Re: [Serial] I18N WG last call comments

Martin Duerst wrote:

> Overall, I think that the convention of using a space between
> strings, inherited from SGML NMTOKENS and IDREFS, should not be the
> default in XQuery and XSLT to contatenate strings.

Hi Martin,

For concatenating strings, which is what the concat() function does, we 
do not insert anything. I think Henry has shown [1] that our string 
manipulation library is pretty good at allowing other delimiters to be 
inserted if needed.

Serializing a sequence of atomic values is not the same thing as 
"concatenating strings". The lexical representation of these atomic 
values is given by XML Schema, and the delimiters used are the 
delimiters used by XML Schema. The default for serializing a sequence of 
tokens defined by XML Schema pretty much has to be the format defined by 
XML Schema, or else XML processors won't be able to read serialized 
documents. So for serialization, I think your beef is with XML Schema.

Linguistic tokens and delimiters are not the same as computerlanguage 
tokens and delimiters. In my opinion, the biggest problem occurs not 
when they differ, but when they are the same. That's why we have to 
invent conventions like camelCase or hyphenated-names to allow ourselves 
to create computer language tokens that consist of multiple linguistic 
tokens.
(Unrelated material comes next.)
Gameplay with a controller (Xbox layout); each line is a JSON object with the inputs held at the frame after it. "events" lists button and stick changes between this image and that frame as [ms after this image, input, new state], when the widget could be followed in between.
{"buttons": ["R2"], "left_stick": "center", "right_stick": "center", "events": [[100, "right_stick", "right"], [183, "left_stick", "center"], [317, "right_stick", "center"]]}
XML Schema could have allowed users to create a sequence of 
string values that contain spaces, as in:

<sequenceOfRoads>Gibson Road, Main Street</sequenceOfRoads>

That would require XML Schema to allow an alternate delimiter to be 
specified. It doesn't. And it shouldn't - in XML, the best way to 
delimit individual items is to use markup:

<roads>
   <road>Gibson Road</road>
   <road>Main Street</road>
</roads>

As a markup language, XML exists for the sole purpose of clearly 
identifying data. Let's use it! The alternative is to use microparsing. 
But that's not how XML works, and XQuery is based on XML.

We support XML Schema, and that's what our serialization does by 
default. If you want a different serialization, you can use string 
manipulation to create whatever you want, but an XML Schema processor 
won't be able to recognize the tokens.

Jonathan
My opinion only. Not on behalf of anyone.

Received on Tuesday, 26 October 2004 13:54:37 UTC